About the Artist

PAULINA CONSTANCIA AND NAÏVE ART

Paulina Constancia (b. 1970, Cebu City) is a Filipino-Canadian creative spirit with many different mediums of expression. Her experience in design and music coupled with her educational background in communications and languages developed in her a visual storyteller who finds form, rhythm and a story waiting to be told wherever she goes. Along the way, she heard people refer to her art expression as naïve.  Little did she know that years later her unique art style together with that of seven other artists from around the world would one day be celebrated in an international meeting of naïve artists in Europe.

Paulina defines naïf/naïve art as a unique visual thumbprint that comes naturally from an artist who chooses to create from the heart and not be constrained by rules of perspective and realism. The naïf artist’s canvas is nothing but a playground where the creative spirit is free to play. Subjects and sentiments dictate their form, color and essence. The naïf artist’s hand just follows…

In partnership with The Sanctuary, MoNA endeavors to promote the love and care of nature and awaken and inspire our creative nature.

bananalandia

Paulina Constancia Then and Now, still in love with bananas! (Right Photo taken at The Sanctuary)

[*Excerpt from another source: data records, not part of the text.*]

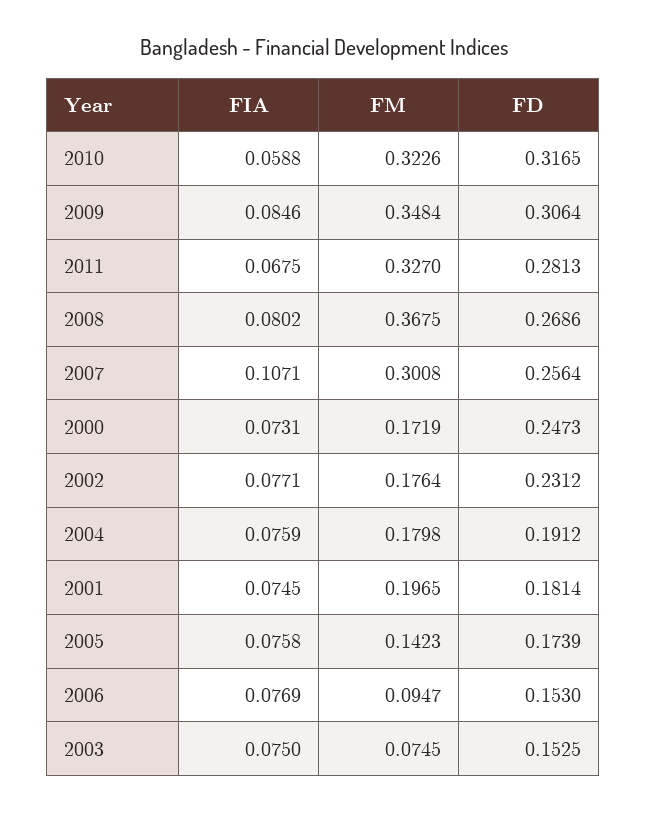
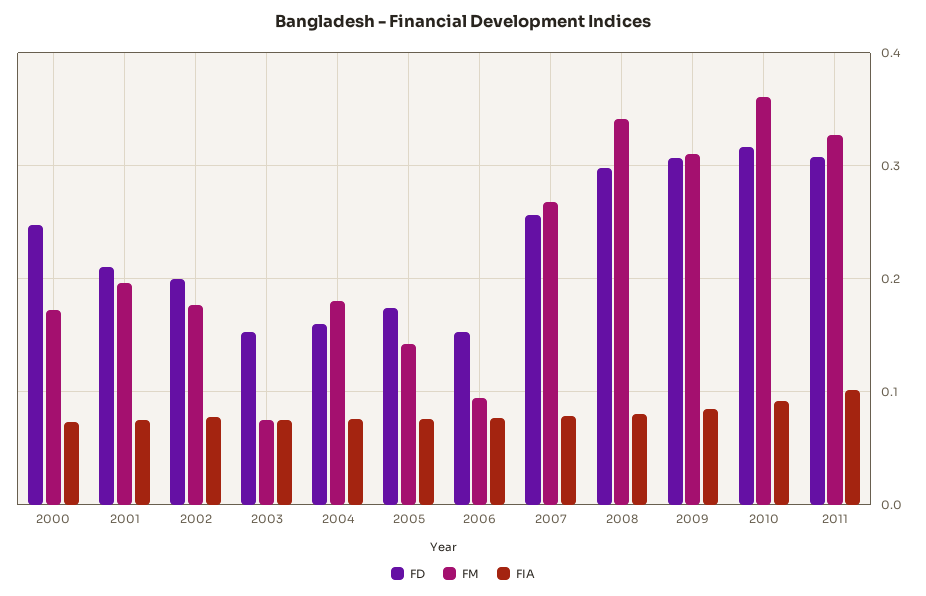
  {
    "FIA": {
-     "2010": 0.0588,
+     "2010": 0.09,
      "2009": 0.0846,
-     "2011": 0.0675,
+     "2011": 0.1,
      "2008": 0.0802,
-     "2007": 0.1071,
+     "2007": 0.08,
      "2000": 0.0731,
      "2002": 0.0771,
      "2004": 0.0759,
      "2001": 0.0745,
      "2005": 0.0758,
      "2006": 0.0769,
      "2003": 0.075
    },
    "FM": {
-     "2010": 0.3226,
+     "2010": 0.36,
-     "2009": 0.3484,
+     "2009": 0.31,
      "2011": 0.327,
-     "2008": 0.3675,
+     "2008": 0.34,
-     "2007": 0.3008,
+     "2007": 0.27,
      "2000": 0.1719,
      "2002": 0.1764,
      "2004": 0.1798,
      "2001": 0.1965,
      "2005": 0.1423,
      "2006": 0.0947,
      "2003": 0.0745
    },
    "FD": {
      "2010": 0.3165,
      "2009": 0.3064,
-     "2011": 0.2813,
+     "2011": 0.31,
-     "2008": 0.2686,
+     "2008": 0.3,
      "2007": 0.2564,
      "2000": 0.2473,
-     "2002": 0.2312,
+     "2002": 0.2,
-     "2004": 0.1912,
+     "2004": 0.16,
-     "2001": 0.1814,
+     "2001": 0.21,
      "2005": 0.1739,
      "2006": 0.153,
      "2003": 0.1525
    }
  }

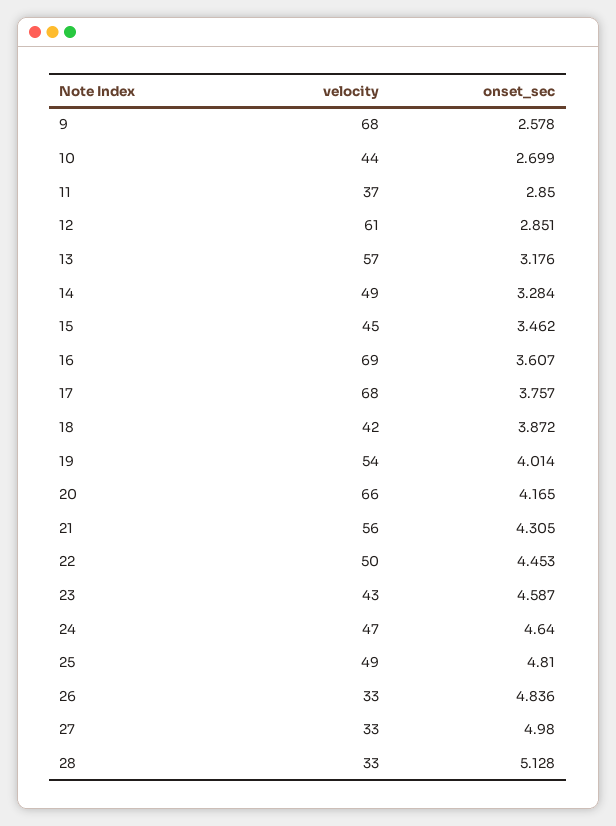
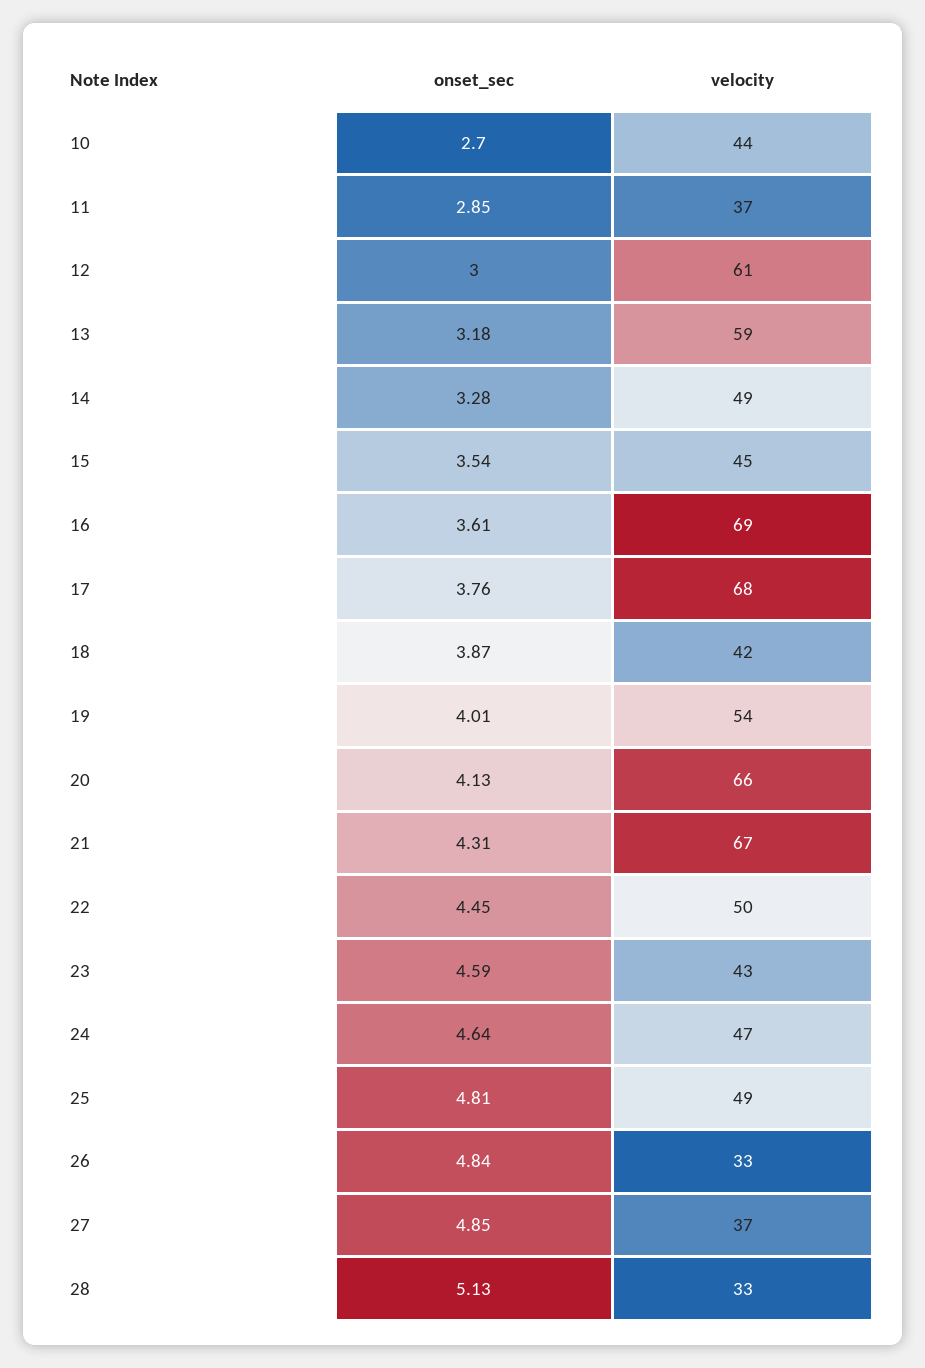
  {
    "velocity": {
-     "9": 68,
      "10": 44,
      "11": 37,
      "12": 61,
-     "13": 57,
+     "13": 59,
      "14": 49,
      "15": 45,
      "16": 69,
      "17": 68,
      "18": 42,
      "19": 54,
      "20": 66,
-     "21": 56,
+     "21": 67,
      "22": 50,
      "23": 43,
      "24": 47,
      "25": 49,
      "26": 33,
-     "27": 33,
+     "27": 37,
      "28": 33
    },
    "onset_sec": {
-     "9": 2.578,
      "10": 2.699,
      "11": 2.85,
-     "12": 2.851,
+     "12": 3,
      "13": 3.176,
      "14": 3.284,
-     "15": 3.462,
+     "15": 3.54,
      "16": 3.607,
      "17": 3.757,
      "18": 3.872,
      "19": 4.014,
-     "20": 4.165,
+     "20": 4.13,
      "21": 4.305,
      "22": 4.453,
      "23": 4.587,
      "24": 4.64,
      "25": 4.81,
      "26": 4.836,
-     "27": 4.98,
+     "27": 4.85,
      "28": 5.128
    }
  }

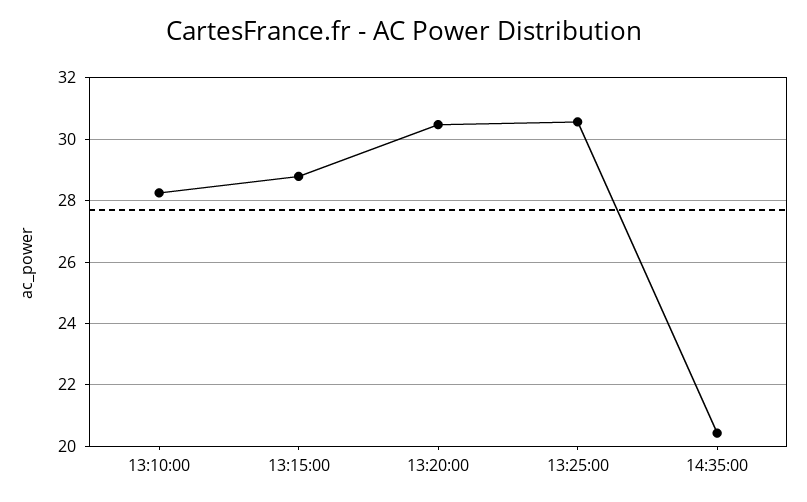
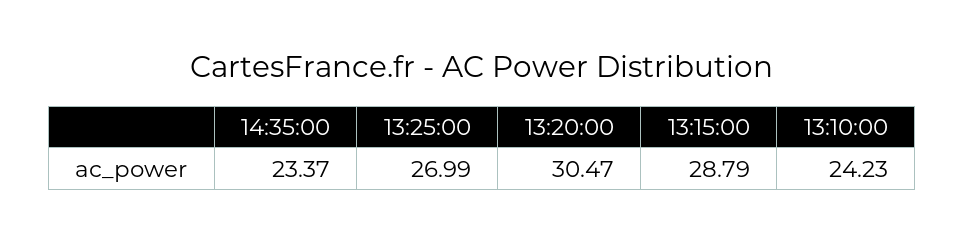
  {
-   "13:10:00": 28.2,
+   "13:10:00": 24.23,
    "13:15:00": 28.79,
    "13:20:00": 30.47,
-   "13:25:00": 30.6,
+   "13:25:00": 26.99,
-   "14:35:00": 20.4
+   "14:35:00": 23.37
  }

The Early Inspiration of Paulina’s Naïve Art Expression
Paulina spent her early years on a street named Caimito (Star Apple). Although it is within the city limits of Cebu, Paulina enjoyed a very simple rural-like existence surrounded by fruit trees, chickens, pigs, ducks, cats and lots of ‘Irong Bisaya’ (mongrel dogs). There was always food to eat – they had star apple, mango, guava, jackfruit, papaya, santol, banana and Kamunggay trees. Paulina says, “In those days, nobody seemed to tire of fruit and a hearty bowl of Kamunggay soup.”
Paulina recalls how their home was the neighborhood playground. “All the little ones on our street came to our place to play. We spent endless hours on the swing- swaying and screaming. We also had a kiddie pool that took forever to fill and so we each got a bucket to fill with water from the bomba (handpump in Cebuano).  The sooner we filled the pool, the sooner we could all swim”.
“If we were not in school, we were home playing with the kids in the neighborhood. And Sundays was for church and all the fun things surrounding a ‘visit to the parish’ which included eating cotton candy, popcorn, peanuts and of course – ‘dirty ice cream’ (Cebuano term for cheap, locally made ice cream sold by a street vendor). “For family adventures- every other Sunday or so- we hit the beach…and we would spend the whole day in our tubes in the water, that was when there wasn’t a hole in the ozone layer. We didn’t even know that such a layer existed. The only hole we feared was a hole in our salbabida (Cebuano for ‘inner tube’) for that would end our fun in the sun.”